■ What is needed ■
Please copy the data, beginning at the line that has "genus: Smilax" and stopping after the line that has "genus: Peucetia", substituting "species name" for every "scientific name" and leaving everything else unchanged. Omit the pictures.

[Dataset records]
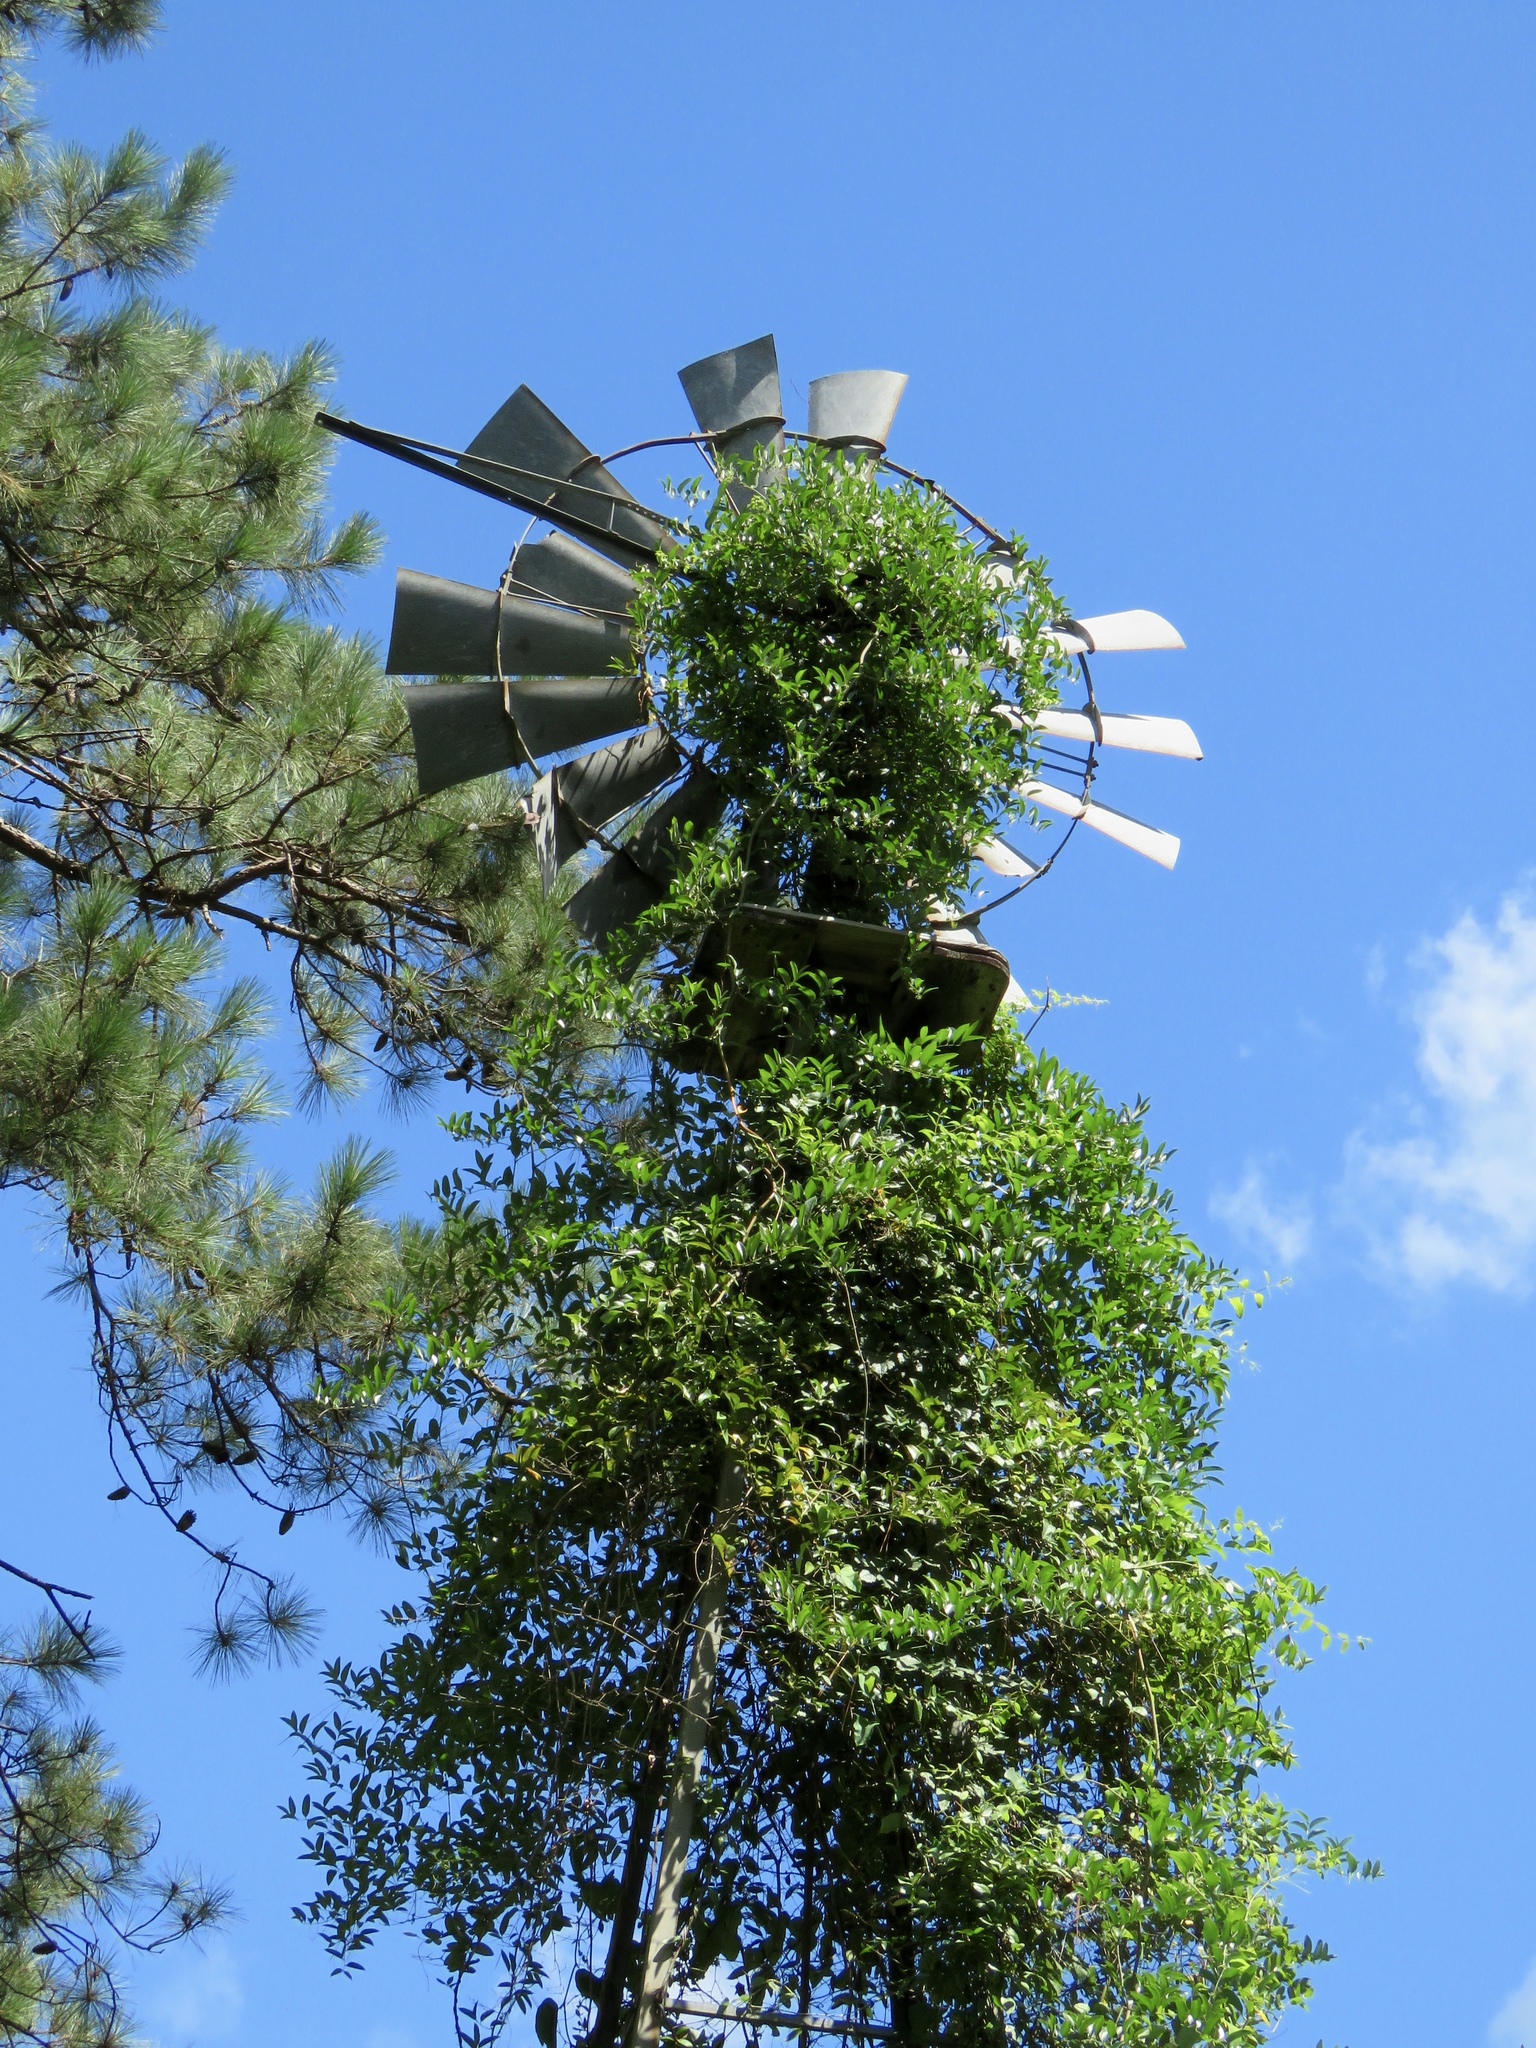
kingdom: Plantae
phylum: Tracheophyta
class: Liliopsida
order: Liliales
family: Smilacaceae
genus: Smilax
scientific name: Smilax maritima
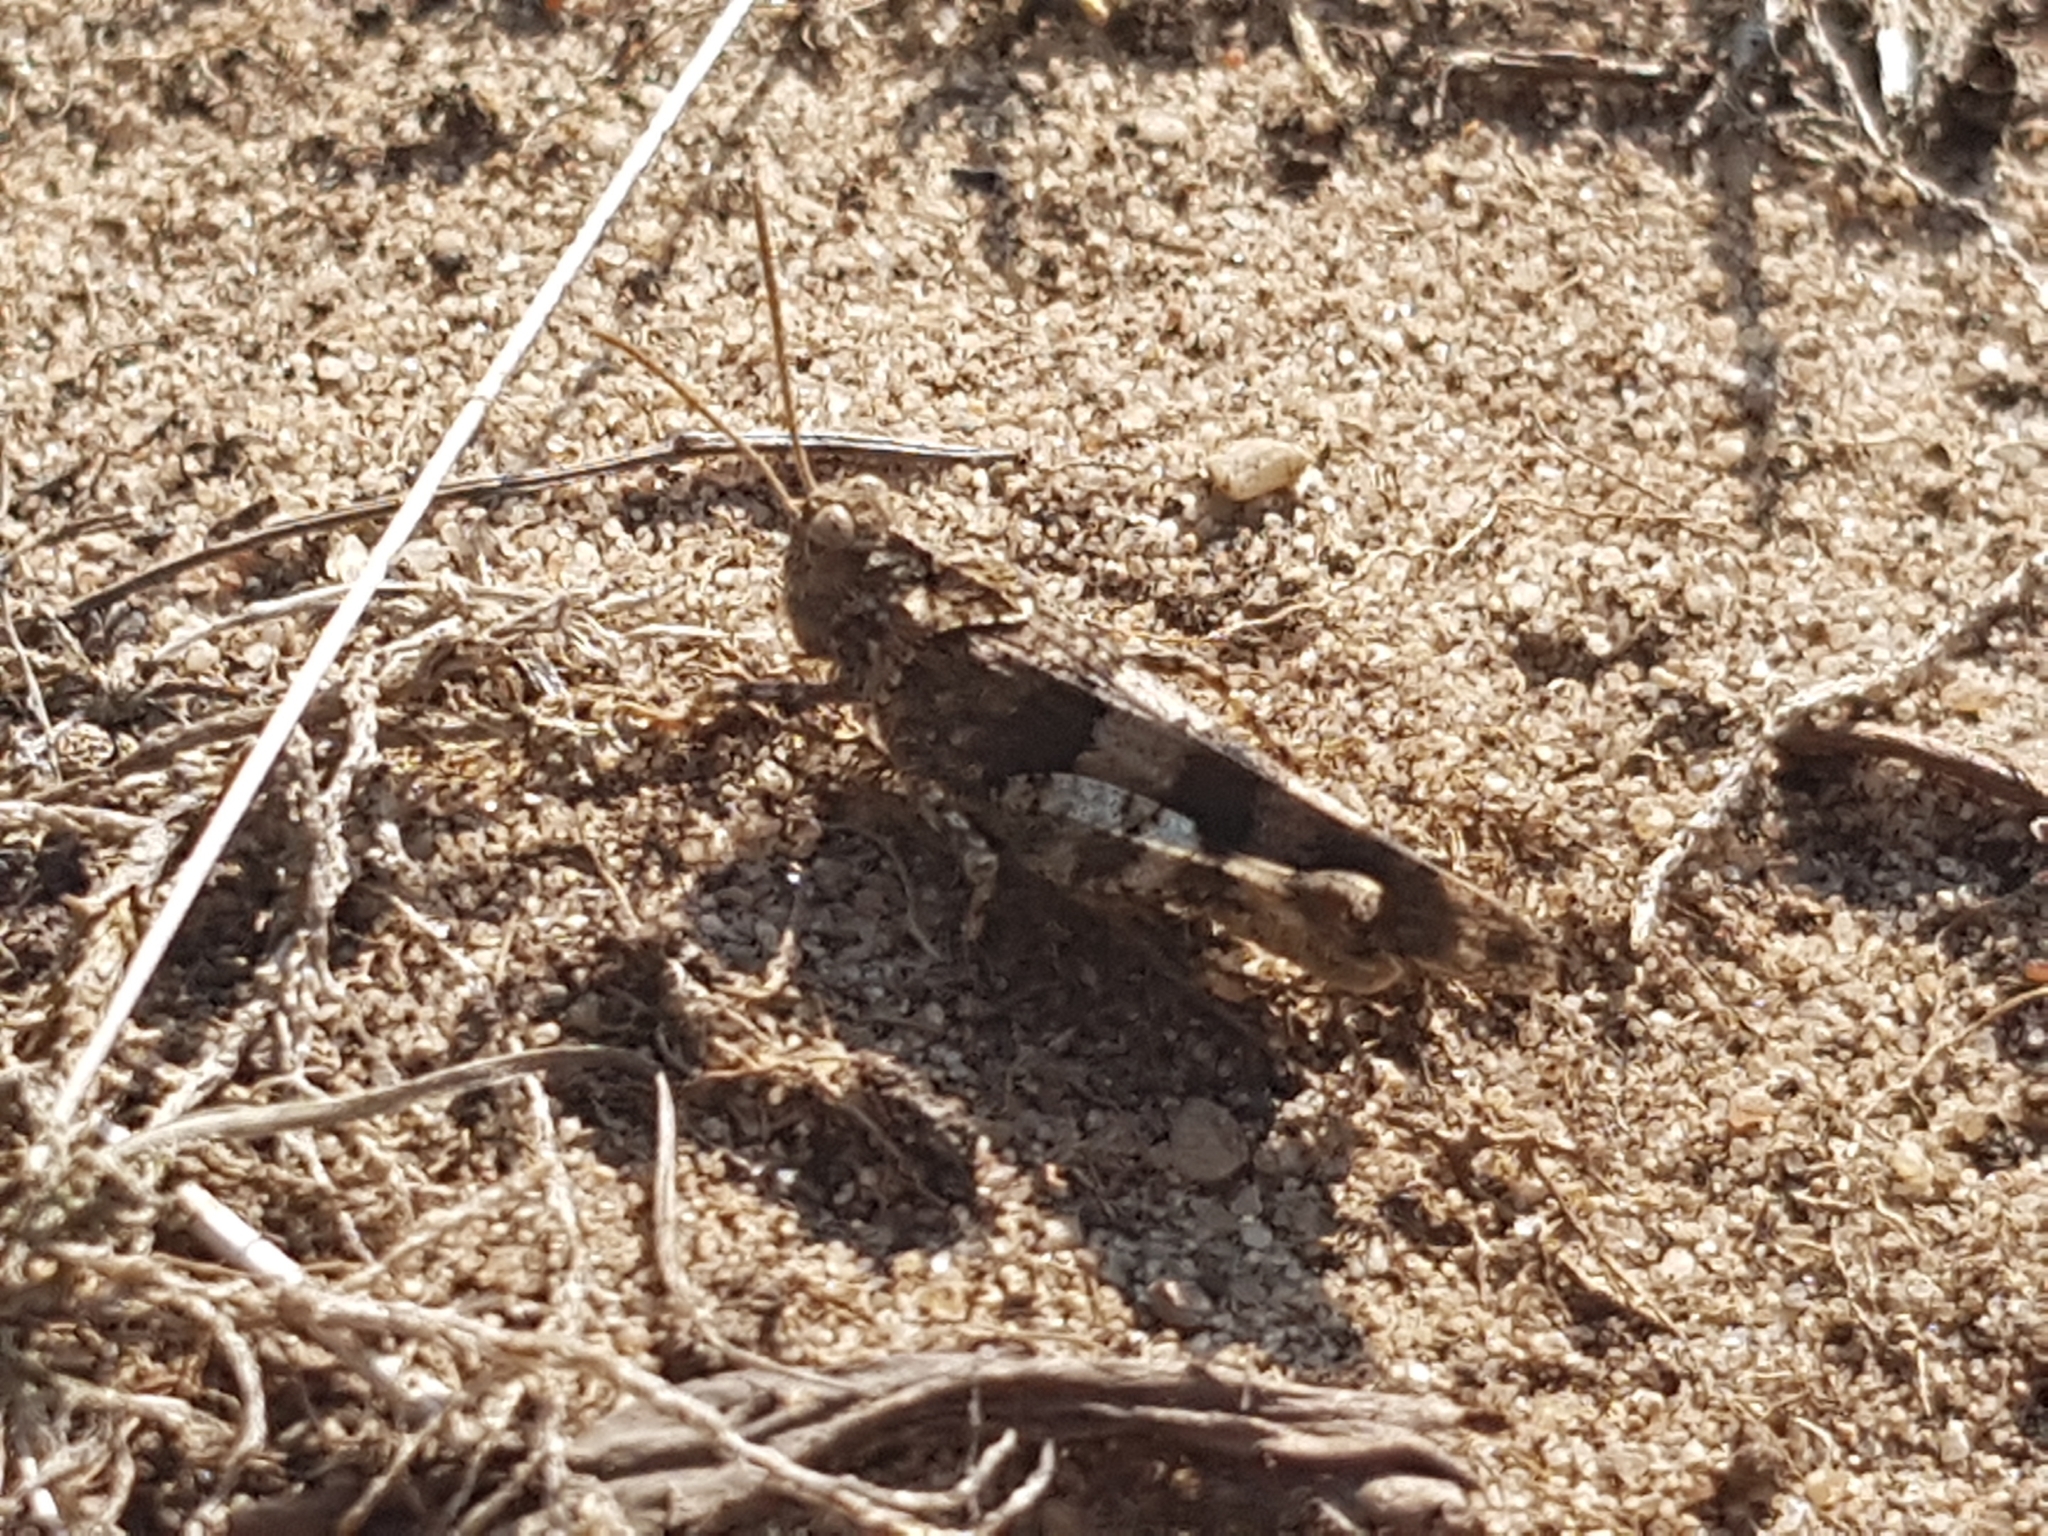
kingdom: Animalia
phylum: Arthropoda
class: Insecta
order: Orthoptera
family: Acrididae
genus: Oedipoda
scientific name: Oedipoda caerulescens
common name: Blue-winged grasshopper
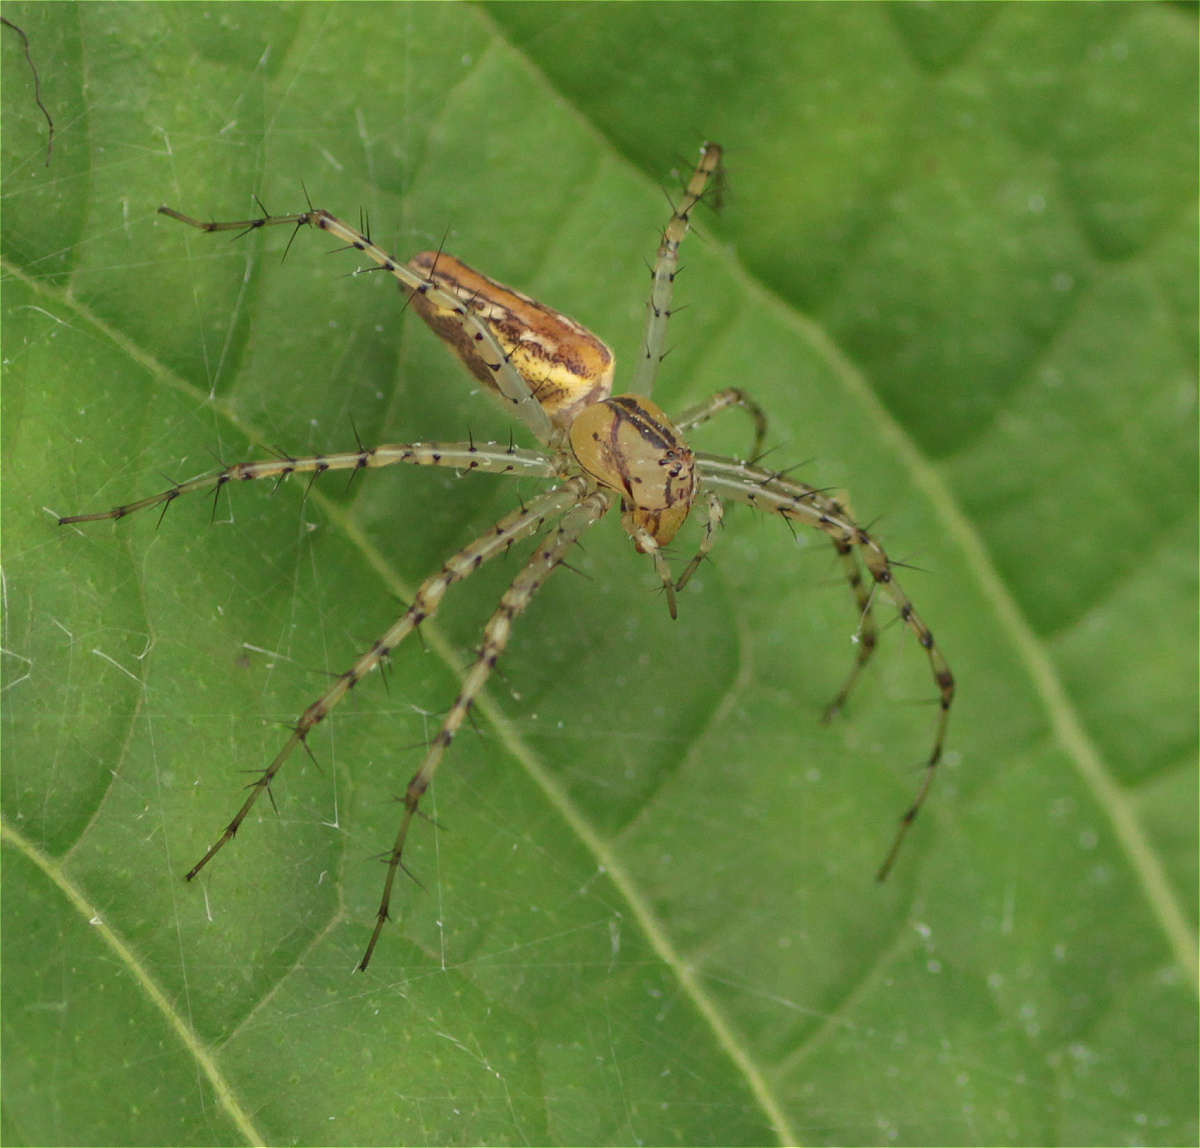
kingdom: Animalia
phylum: Arthropoda
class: Arachnida
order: Araneae
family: Oxyopidae
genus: Peucetia
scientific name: Peucetia rubrolineata
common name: Lynx spiders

■ Response to this exercise ■
genus: Smilax
species name: Smilax maritima
kingdom: Animalia
phylum: Arthropoda
class: Insecta
order: Orthoptera
family: Acrididae
genus: Oedipoda
species name: Oedipoda caerulescens
common name: Blue-winged grasshopper
kingdom: Animalia
phylum: Arthropoda
class: Arachnida
order: Araneae
family: Oxyopidae
genus: Peucetia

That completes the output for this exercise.